A Man Called Otto


Cineworld, Edinburgh

Based on the popular novel, A Man Called Ove by Fredrik Backman – and presumably renamed to avoid problems with pronunciation – A Man Called Otto stars Tom Hanks as the titular Otto Anderson, the kind of character most forgivingly known as a total curmudgeon. When we first encounter him, he’s trudging grumpily around his neighbourhood, firing off hostile remarks to his neighbours at point blank range. They’ve come to tolerate him over the years and it’s clear from early on that some kind of tragedy haunts his past, though the details will only be revealed in flashbacks. In these scenes, the young Otto is portrayed by Truman Hanks (who, it must be said, looks nothing like his father).
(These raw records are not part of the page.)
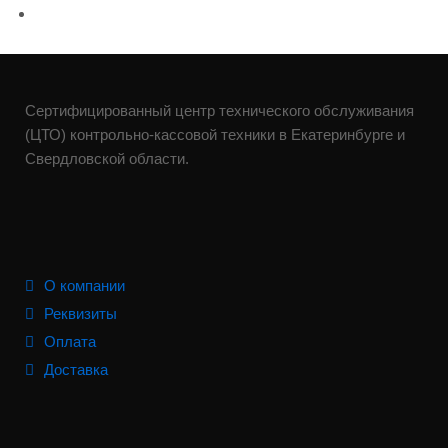
Сертифицированный центр технического обслуживания
(ЦТО) контрольно-кассовой техники в Екатеринбурге и
Свердловской области.
О компании
Реквизиты
Оплата
Доставка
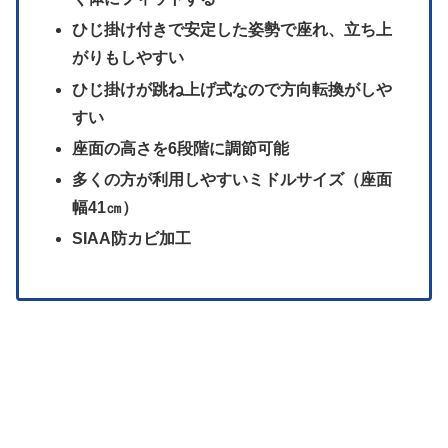
ひじ掛け付きで安定した姿勢で座れ、立ち上
がりもしやすい
ひじ掛けが跳ね上げ式なので方向転換がしや
すい
座面の高さを6段階に調節可能
多くの方が利用しやすいミドルサイズ（座面
幅41㎝）
SIAA防カビ加工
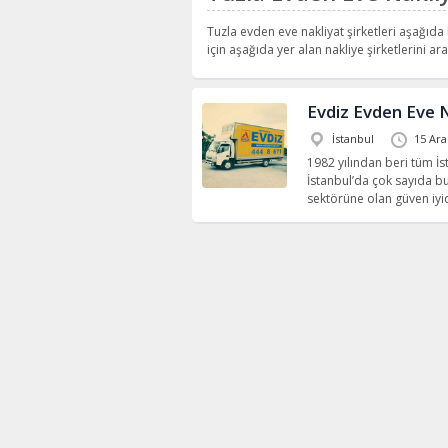
Tuzla evden eve nakliyat şirketleri aşağıda l
için aşağıda yer alan nakliye şirketlerini aray
Evdiz Evden Eve 
İstanbul
15 Ara
1982 yılından beri tüm İ
İstanbul’da çok sayıda b
sektörüne olan güven iyic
But a seismic change is coming with the arrival of a new set of neighbours. Marisol (enchantingly portrayed by Mariana Treviño) is Mexican, the mother of two young girls, with a third child already on the way. Together with her easy-going but hapless husband, Tommy (Manuel Garcia-Rulfo), she immediately launches a charm-offensive, determined to win her gruff old neighbour over – and, bit by bit, she begins to make progress.
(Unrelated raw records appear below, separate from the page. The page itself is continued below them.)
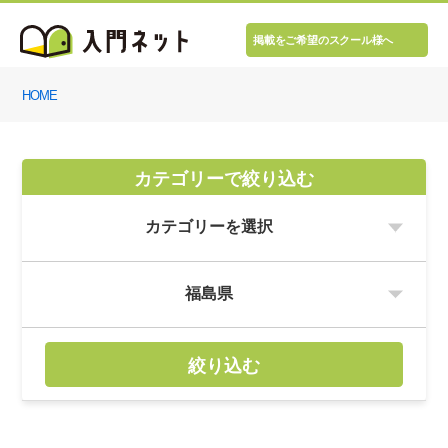
掲載をご希望のスクール様へ
HOME
カテゴリーで絞り込む
絞り込む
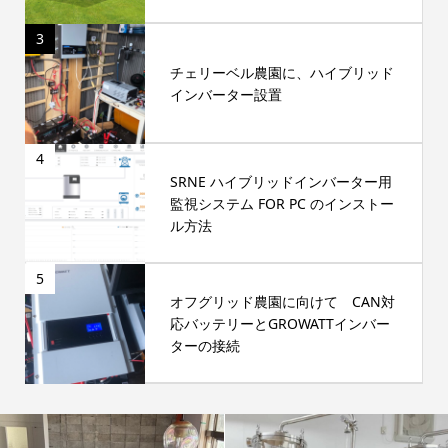
3
チェリーベル農園に、ハイブリッド
インバーター設置
4
SRNE ハイブリッドインバーター用
監視システム FOR PC のインストー
ル方法
5
オフグリッド農園に向けて CAN対
応バッテリーとGROWATTインバー
ターの接続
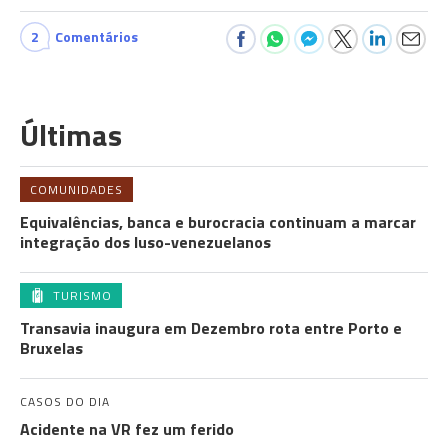
2
Comentários
Últimas
COMUNIDADES
Equivalências, banca e burocracia continuam a marcar
integração dos luso-venezuelanos
TURISMO
Transavia inaugura em Dezembro rota entre Porto e
Bruxelas
CASOS DO DIA
Acidente na VR fez um ferido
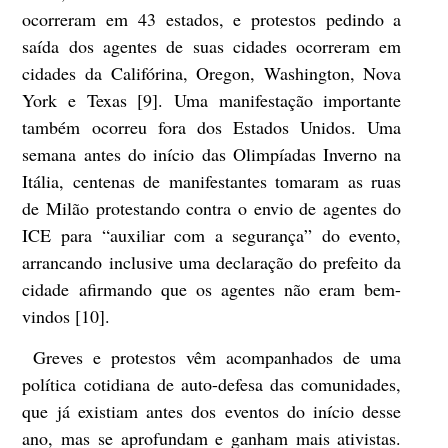
ocorreram em 43 estados, e protestos pedindo a
saída dos agentes de suas cidades ocorreram em
cidades da Califórina, Oregon, Washington, Nova
York e Texas [9]. Uma manifestação importante
também ocorreu fora dos Estados Unidos. Uma
semana antes do início das Olimpíadas Inverno na
Itália, centenas de manifestantes tomaram as ruas
de Milão protestando contra o envio de agentes do
ICE para “auxiliar com a segurança” do evento,
arrancando inclusive uma declaração do prefeito da
cidade afirmando que os agentes não eram bem-
vindos [10].
Greves e protestos vêm acompanhados de uma
política cotidiana de auto-defesa das comunidades,
que já existiam antes dos eventos do início desse
ano, mas se aprofundam e ganham mais ativistas.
The story arc here puts me in mind of A Christmas Carol with all the Christmassy bits cut out. Like Scrooge, Otto has to be reminded of the good things he encountered before a set of unfortunate circumstances transformed him into the miserable, hard-bitten specimen he’s become. He also has to come to terms with a crippling loss that occurred back down the years and to address a long-standing feud he’s had with his other neighbours, Reuben (Peter Lawson) and Anita (Juanita Jennings). Most importantly of all, he has to learn to change his ways before it’s too late.

Meanwhile, he makes regular attempts to end his own life, with decidedly comic results. It’s also interesting to note Otto’s developing friendship with transgender teen, Malcolm (Mack Bayda), kicked out of their house by their father.
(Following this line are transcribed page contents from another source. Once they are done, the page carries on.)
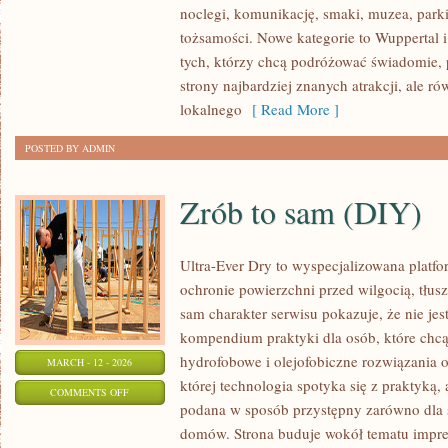
noclegi, komunikację, smaki, muzea, parki
(NÜRNBERG/NUREMBERG)
tożsamości. Nowe kategorie to Wuppertal i
tych, którzy chcą podróżować świadomie,
strony najbardziej znanych atrakcji, ale r
lokalnego
[ Read More ]
POSTED BY ADMIN
Zrób to sam (DIY)
Ultra-Ever Dry to wyspecjalizowana platfor
ochronie powierzchni przed wilgocią, tłus
sam charakter serwisu pokazuje, że nie jest
kompendium praktyki dla osób, które chcą 
hydrofobowe i olejofobiczne rozwiązania o
MARCH - 12 - 2026
której technologia spotyka się z praktyką,
ON
COMMENTS OFF
podana w sposób przystępny zarówno dla spe
ZRÓB
domów. Strona buduje wokół tematu impreg
TO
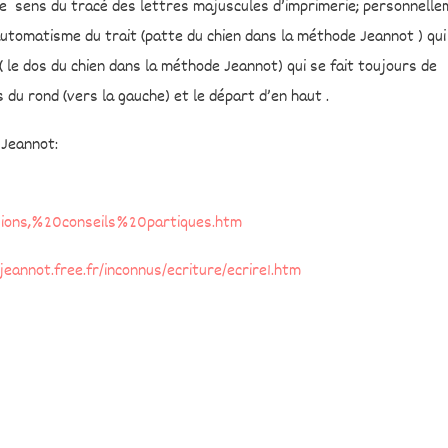
 le sens du tracé des lettres majuscules d’imprimerie; personnell
t automatisme du trait (patte du chien dans la méthode Jeannot ) qui
t( le dos du chien dans la méthode Jeannot) qui se fait toujours de
 du rond (vers la gauche) et le départ d’en haut .
 Jeannot:
sions,%20conseils%20partiques.htm
.jeannot.free.fr/inconnus/ecriture/ecrire1.htm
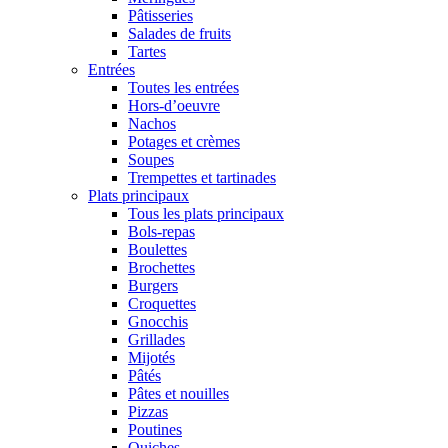
Pâtisseries
Salades de fruits
Tartes
Entrées
Toutes les entrées
Hors-d’oeuvre
Nachos
Potages et crèmes
Soupes
Trempettes et tartinades
Plats principaux
Tous les plats principaux
Bols-repas
Boulettes
Brochettes
Burgers
Croquettes
Gnocchis
Grillades
Mijotés
Pâtés
Pâtes et nouilles
Pizzas
Poutines
Quiches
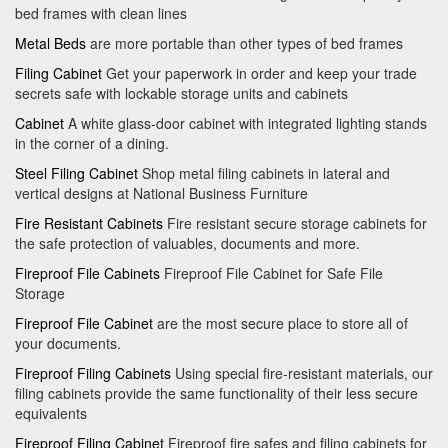
bed frames with clean lines
Metal Beds
are more portable than other types of bed frames
Filing Cabinet
Get your paperwork in order and keep your trade
secrets safe with lockable storage units and cabinets
Cabinet
A white glass-door cabinet with integrated lighting stands
in the corner of a dining.
Steel Filing Cabinet
Shop metal filing cabinets in lateral and
vertical designs at National Business Furniture
Fire Resistant Cabinets
Fire resistant secure storage cabinets for
the safe protection of valuables, documents and more.
Fireproof File Cabinets
Fireproof File Cabinet for Safe File
Storage
Fireproof File Cabinet
are the most secure place to store all of
your documents.
Fireproof Filing Cabinets
Using special fire-resistant materials, our
filing cabinets provide the same functionality of their less secure
equivalents
Fireproof Filing Cabinet
Fireproof fire safes and filing cabinets for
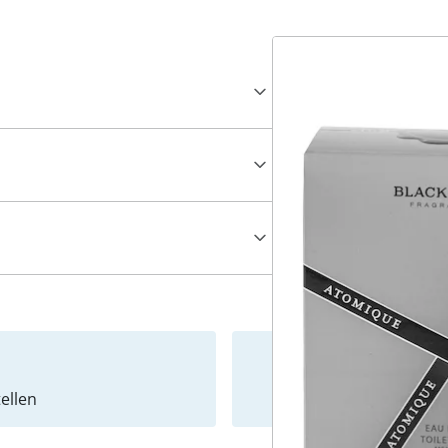
ellen
Newslet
If A Man Called Otto occasionally strays a little too close to the lake of sentimentality, screenwriter David Magee and director Marc Forster know exactly when to snatch proceedings back from the edge and the result is a charming tale, by turns funny and poignant. Most of the laughs are generated by Treviño, who displays a wonderful gift for comic timing and of whom I expect to see a lot more in the future. The film’s conclusion will inevitably coax tears from all but the most hardbitten viewers.

Ultimately, this is an enjoyable way to spend a couple of hours. I haven’t read the source novel, so I can’t tell you if it’s a decent adaptation – but I enjoy the film. It marks the point where Tom Hanks officially becomes ‘old.’ And watching it, I’m eerily transported back to the first time I met him, interviewing him for the movie Splash in 1984, when we were both a good deal younger.